• _What needs to be done_: In every one of the records below, substitute "послание" for "письмо" and reproduce the text read from the pages with no other change, omitting the pictures.

• _Dataset excerpts_:

[Start of Attachment]

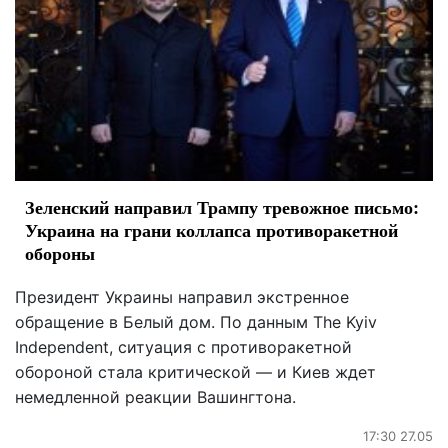
Зеленский направил Трампу тревожное письмо:
Украина на грани коллапса противоракетной
обороны
Президент Украины направил экстренное
обращение в Белый дом. По данным The Kyiv
Independent, ситуация с противоракетной
обороной стала критической — и Киев ждет
немедленной реакции Вашингтона.
17:30 27.05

[End of Attachment]

• _Solution to this exercise_:
Зеленский направил Трампу тревожное послание:
Украина на грани коллапса противоракетной
обороны
Президент Украины направил экстренное
обращение в Белый дом. По данным The Kyiv
Independent, ситуация с противоракетной
обороной стала критической — и Киев ждет
немедленной реакции Вашингтона.
17:30 27.05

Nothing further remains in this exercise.